To calculate the probability of football results, I have so far used the Poisson distribution for the number of home and away goals in a match. Depending on the difference in Elo points between two teams, the average number of goals scored and conceded were taken as parameters for two independent Poisson variables. Check this article for details.
However, the average values that I approximated through a curve were taken once and did not change since and I took present data to calculate past rankings. Moreover, using only the Poisson distribution does not reflect too well the nature of a game. Especially the likelyhood of a draw was never more than 27% and that underestimated the real percentages that can go up to 30%, 31%. I have been thinking for months how I could improve this without making the model too complicated.
Now I am coming up with an improved method that I am really happy with. It uses the strength of clubelo which is its comparatively large database. Two major changes are implemented. The Poisson variables are now adaptive and the set of past results will be used to predict results.
The core of the rating and prediction system is still Elo. For every difference in Elo points, there are two parameters: Average home goals and average away goals. Initially, I will use a distribution where the average number of away goals is 1.6 (changed on 14/10/2013, before it was 2.0) divided by the average number of home goals. The second constraint is that the result prediction from the combined Poisson distributions has to be equal to the prediction from the Elo system. This is done for every percentile and serves as a starting point.
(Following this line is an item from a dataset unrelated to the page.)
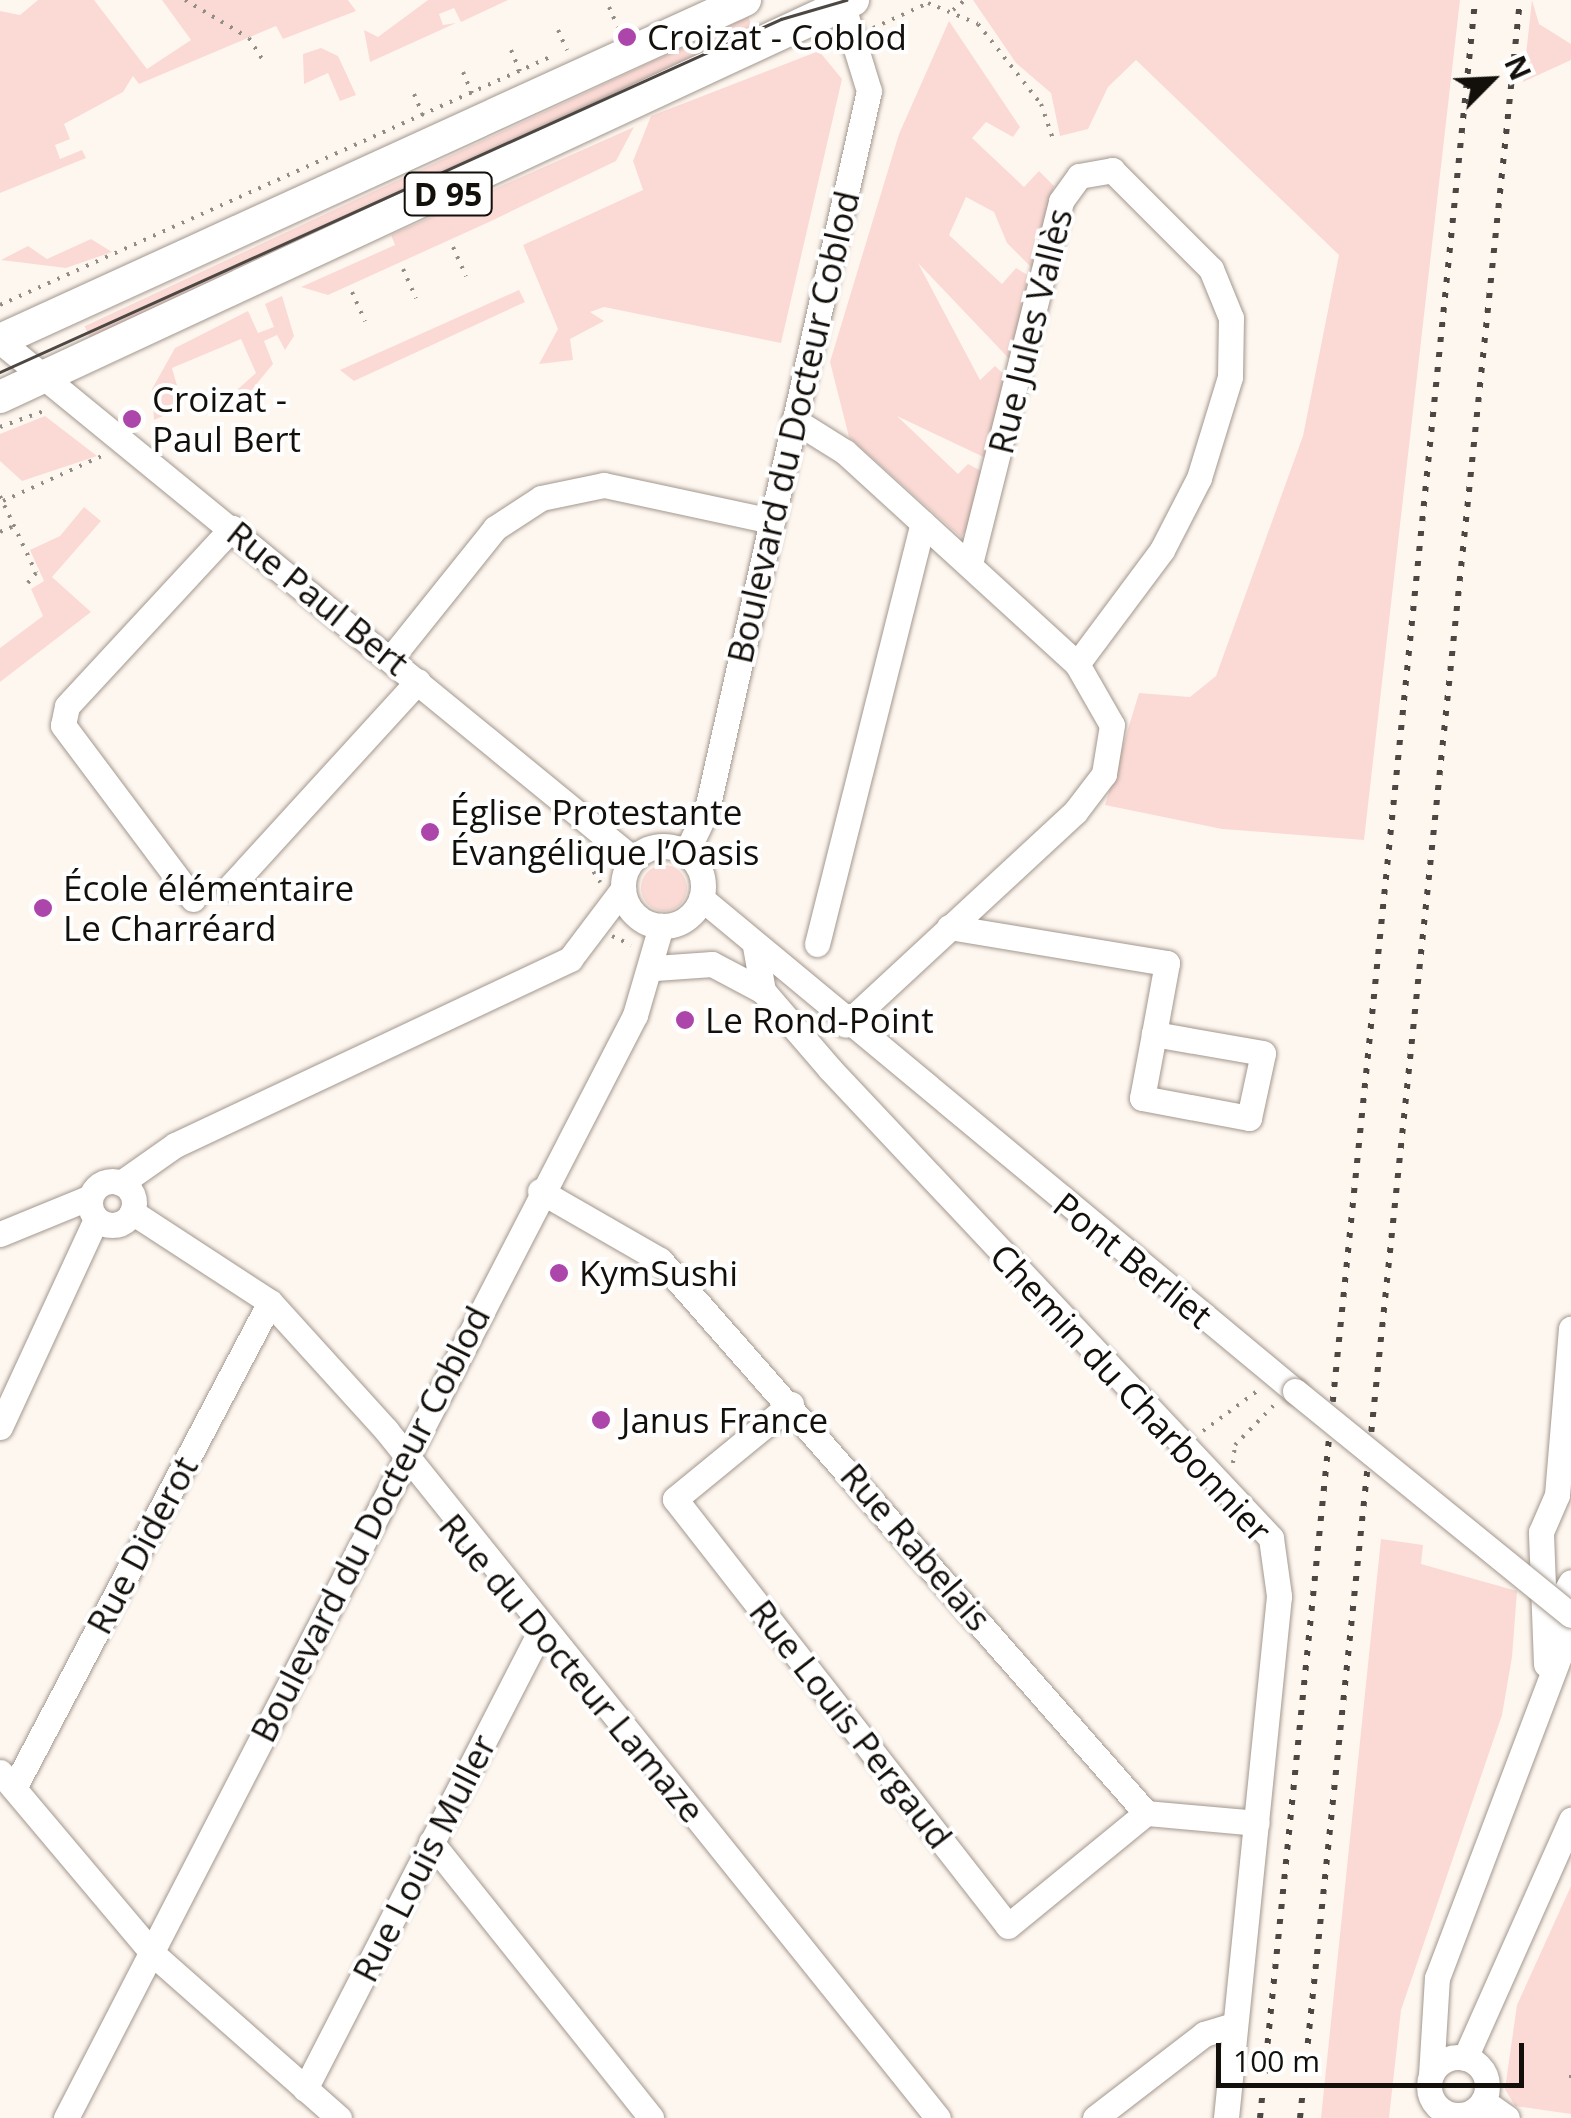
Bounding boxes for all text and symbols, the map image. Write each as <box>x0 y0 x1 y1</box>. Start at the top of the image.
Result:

The outcome of every match will influence the Poisson parameters in a way that the new parameters for average goals consist of 99.9% of the old parameter and 0.1% of the new result. This way, the parameters will smoothly approach their real values and will also change over time. Below you can see the current values:
As we have seen, the Poisson distribution is not sufficient to predict football results accurately enough. It seems that clubs do settle unnaturally often for a draw. It is very hard to find a simple predictive model for this behaviour. I decided that the way forward is not to try to simulate what happens but to see what happened in the past. For each percentile there are hundreds, sometimes thousands of matches in the database. I assume that calculating the distribution of these results is the best way of predicting what will happen in the future. It is done in the following way:
We start with an empty 2-dimensional result table for each percentile. When a result occurs, every other value in the table is multiplied by 0.999 and then 0.001 is added in the cell that corresponds to that result. If there are many games for a percentile, the sum of this distribution will approach one and recent games are weighted more importantly compared to old games. For every percentile, there is a difference between the sum of result occurences and 1 - sometimes more and sometimes less. This rest will be filled up with the predictions from the Poisson distributions. This should minimise statistical noise if there are not enough games. As the nature of 2-leg-games is different and not comparable to league of group matches, the results history method will not be applied to second leg matches.